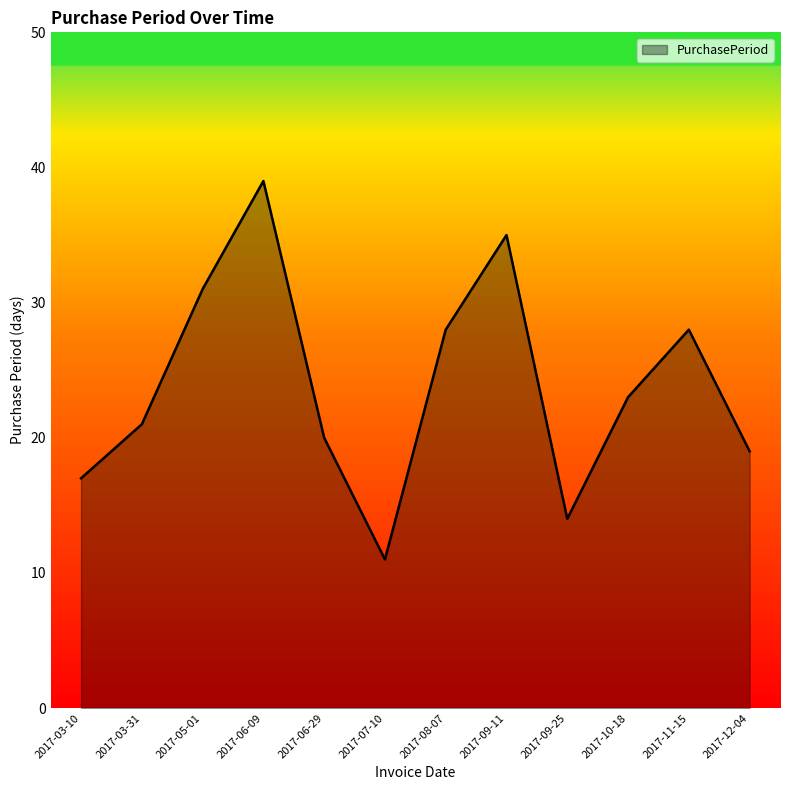

Reading left to right, extract all data points from this chart.

17	21	31	39	20	11	28	35	14	23	28	19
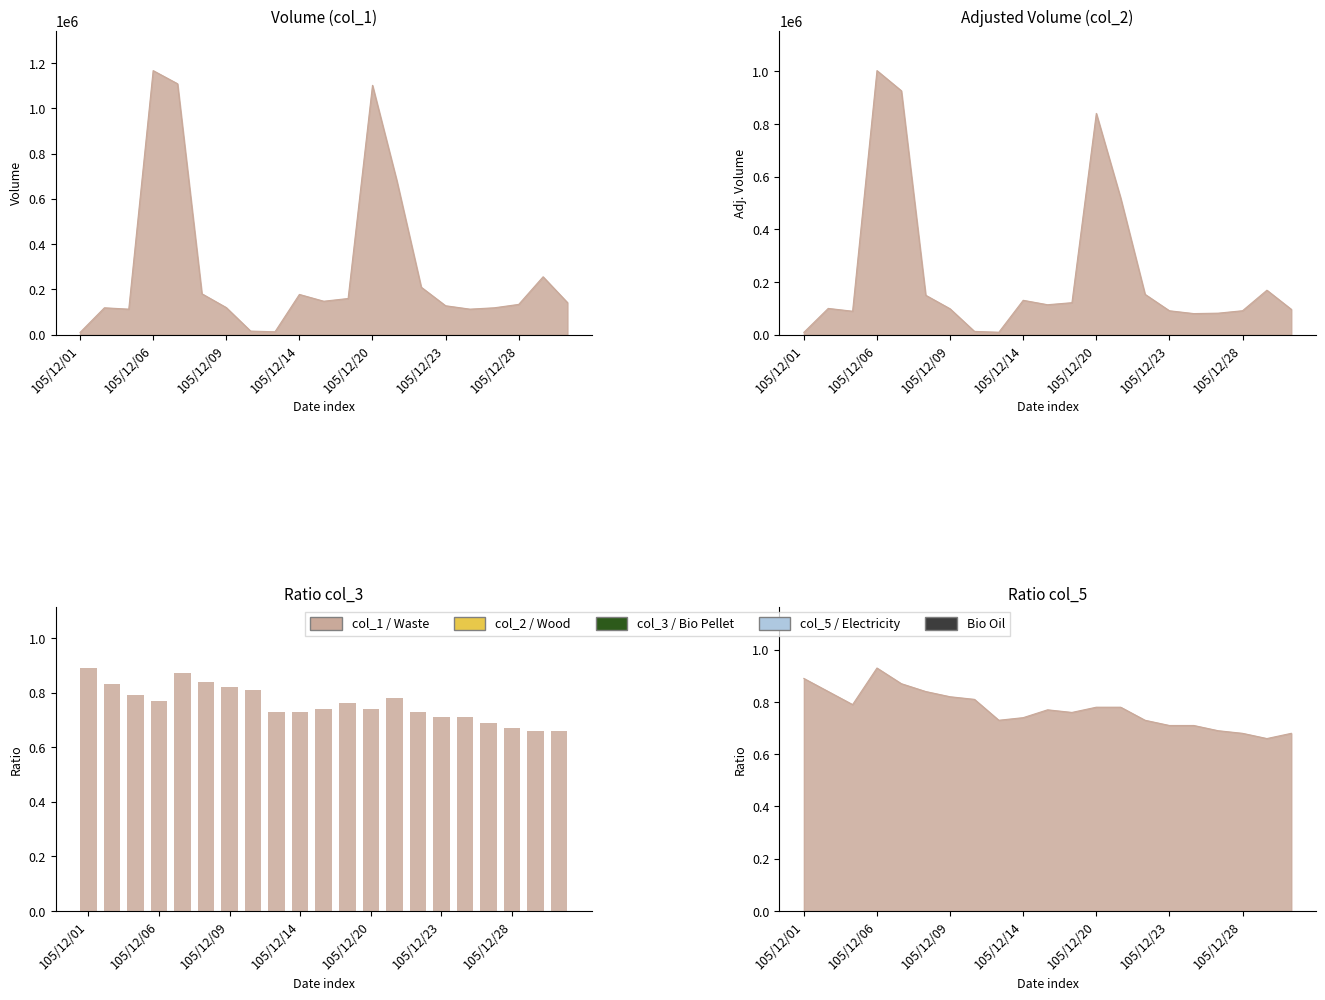

What is the value of the 18th bar from the left?

0.7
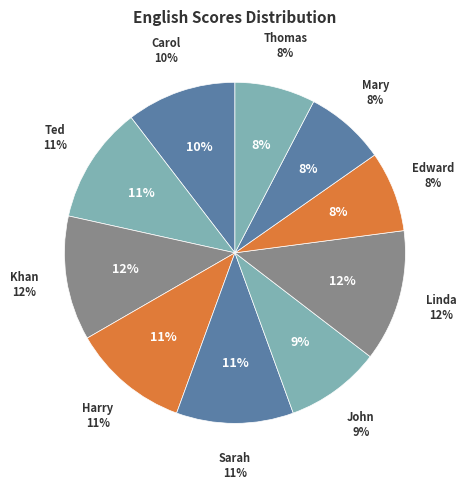

Does Mary represent more than half of the total?

No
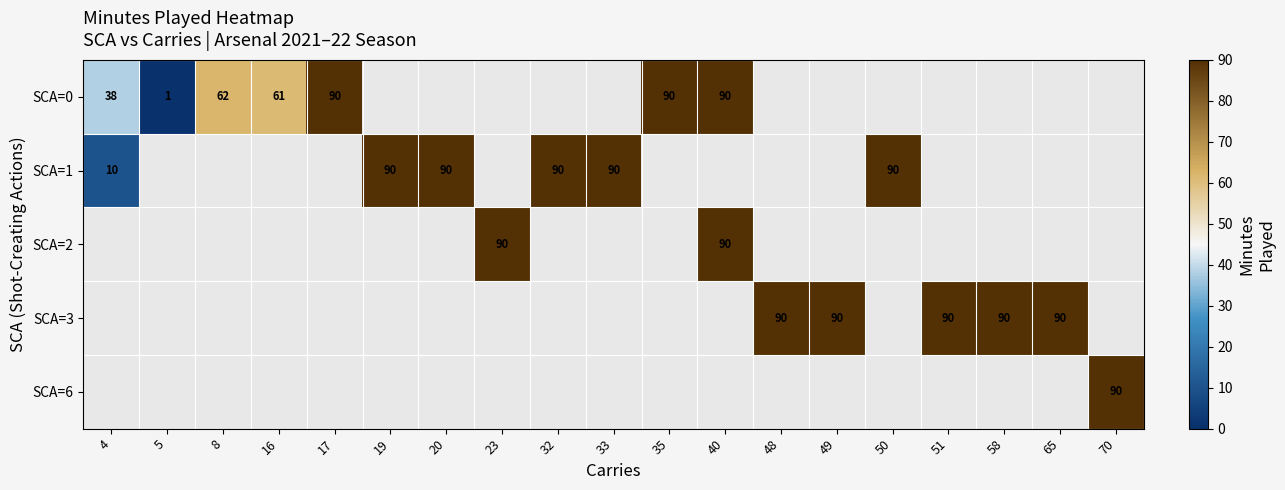

Is it true that SCA=1 equals 90 at 50?

True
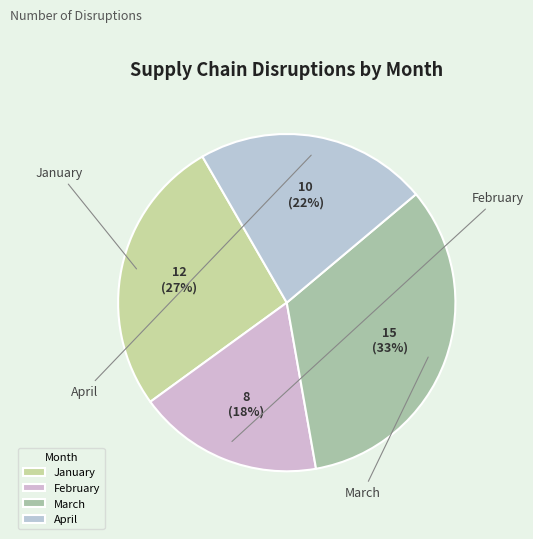

To the nearest percent, what portion does January represent?

27%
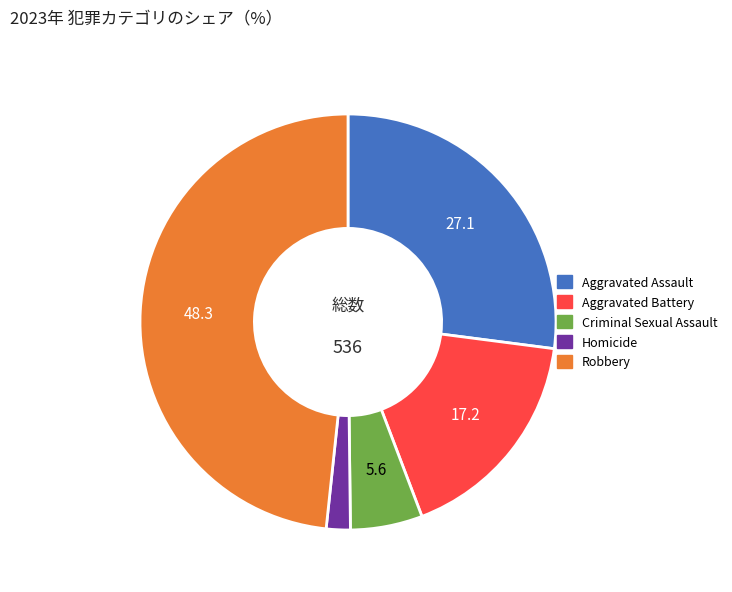

True or false: Robbery accounts for 54% of the total.

False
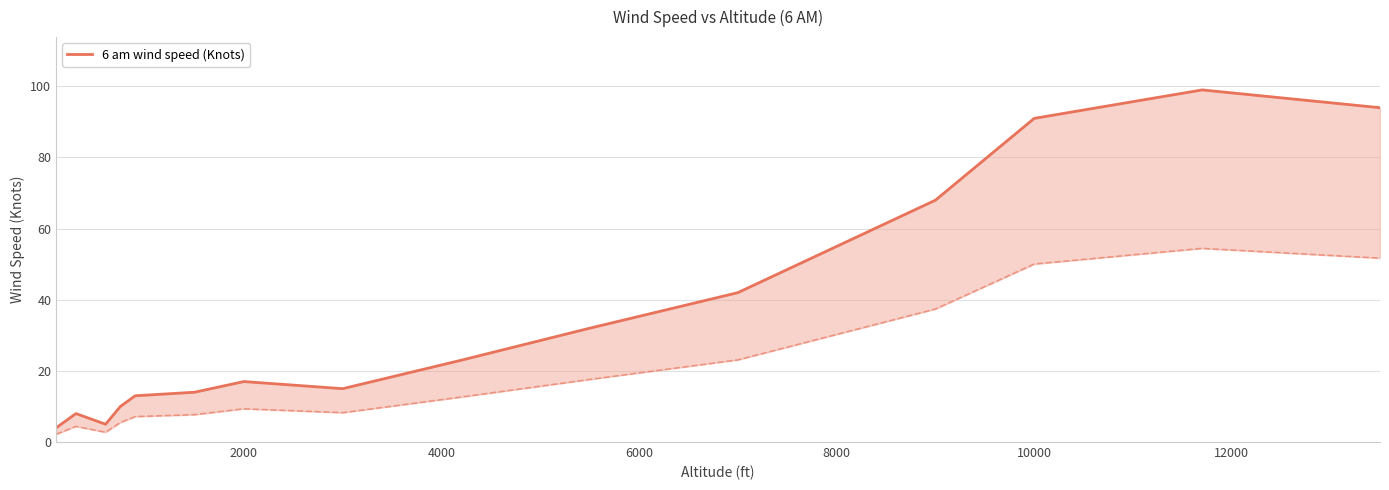

The chart shows a value of 116 at 11. True or false?

False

Work required: Could you rewrite the data from the line holding "To the nearest" through the end of the data, both ends included, with "total" changed to "whole" and nothing else altered, leaving out the pictures?

Completed task:
To the nearest percent, what portion does January represent?

27%

True or false: Robbery accounts for 54% of the whole.

False

The chart shows a value of 116 at 11. True or false?

False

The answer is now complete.